PCB assemblies often contain numerous components. The engineer designing the board selects these components individually, based on their function in the circuit. For a successful project, it is essential to understand the basic operation of these components individually, and in relation to one another. One such component is the diode.
A diode is a semiconductor device with a PN junction. It supports current flow in only the forward direction—from the anode to the cathode—and not in the reverse. However, to allow current flow in the forward direction, a diode must be given a particular voltage to overcome the bias in its PN junction. Diode biasing is the application of a DC voltage across the diode’s terminals for overcoming the PN junction bias.
It is possible to bias a diode in two ways—forward and reverse. When forward biased, the diode allows current flow from its anode to its cathode, provided the biasing voltage is greater than the PN junction bias. However, when reverse-biased, the biasing voltage cannot overcome the PN junction bias, and the diode blocks any current flow. Reverse biasing a diode is a convenient way for using it to convert alternating current to direct current. Proper use of forward and reverse biasing also allows other functions, such as electronic signal control.
Diodes are mostly germanium or silicon-based. A diode consists of a layer of P-type semiconductor material and another layer of an N-type semiconductor material joined together. The P-type material forms the anode terminal and the N-type material forms the cathode terminal of the diode.
When fabricating a diode, the manufacturer dopes the two layers differently. They dope one of the layers with boron or aluminum to make it P-type, which gives it a slightly positive charge. The P-type semiconductor, therefore, has a deficit of electrons or an abundance of holes. They dope the other layer with phosphorus or arsenic to give it a slightly negative charge and make it N-type. Therefore, the N-type semiconductor has an abundance of electrons.

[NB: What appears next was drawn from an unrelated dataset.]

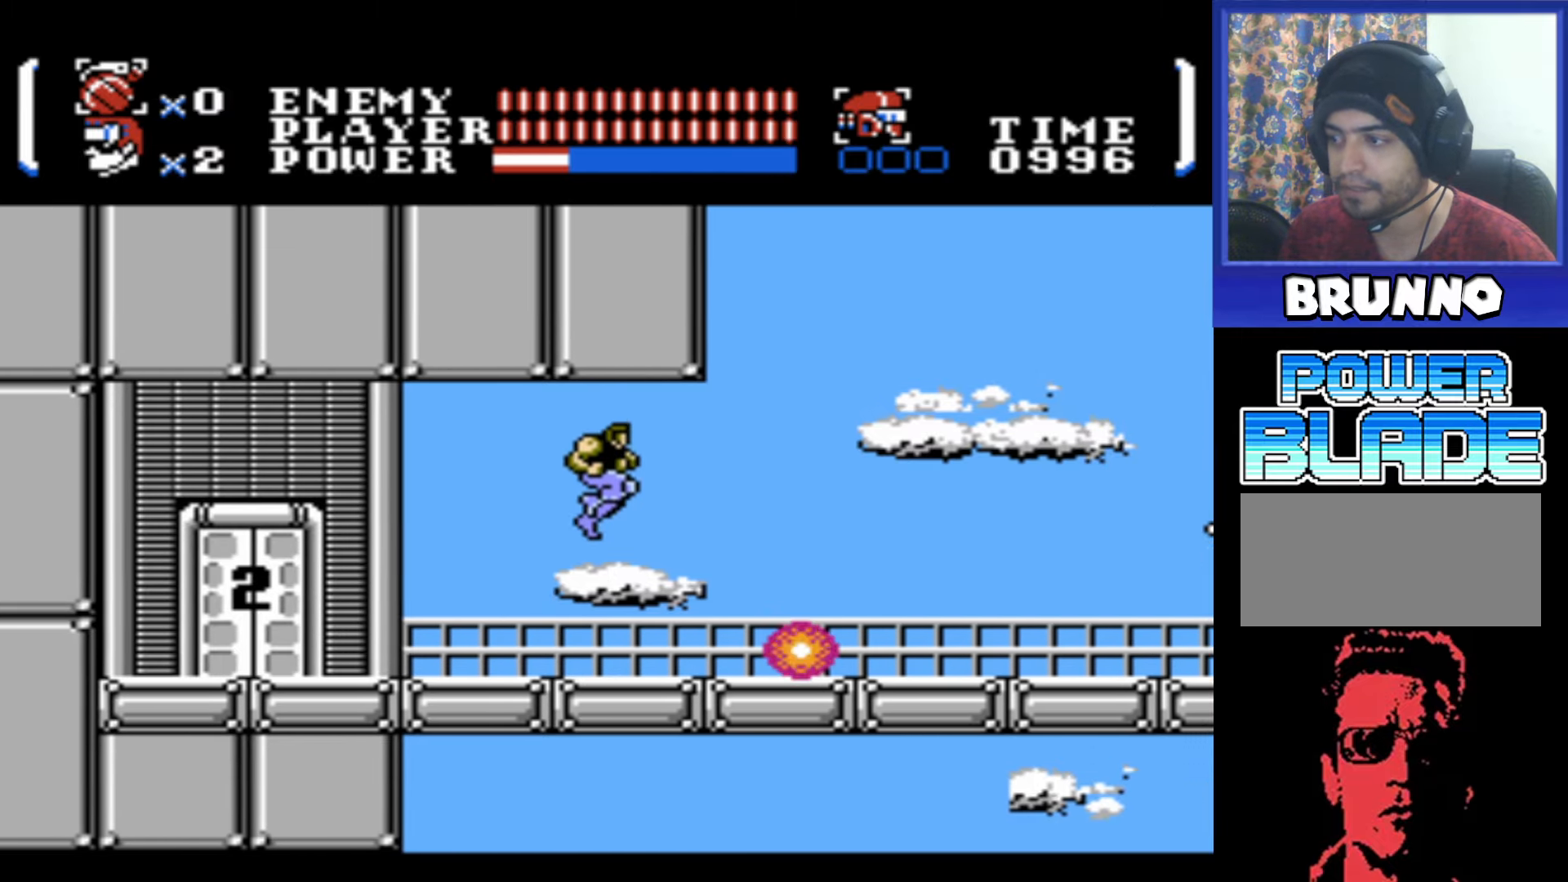
{"buttons": ["DPAD_RIGHT"], "events": [[266, "DPAD_RIGHT", "down"]]}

At the junction of the P-type and N-type layers, electrons and holes combine to form a sort of neutral zone. Therefore, when a current must flow, a voltage bias is necessary to push the electrons and holes through this neutral zone. The neutral zone is less than a millimeter in thickness.
A forward bias pushes holes from the P-type layer, across the neutral zone, into the N-type layer. The forward bias reduces the width of the neutral zone to allow the current to flow. The forward bias necessary depends on the material of the diode. It is 0.7 VDC for silicon diodes and about 0.3 VDC for germanium diodes.
On the other hand, a reverse bias adds more electrons to the N-type layer and holes to the P-type layer. This increases the width of the neutral zone, making it impossible for current to flow across it.
Therefore, forward biasing allows current flow through the diode from the anode to the cathode, and reverse biasing prevents current flow. Even with forward biasing, there is no current flow until the voltage is able to overcome the PN junction bias.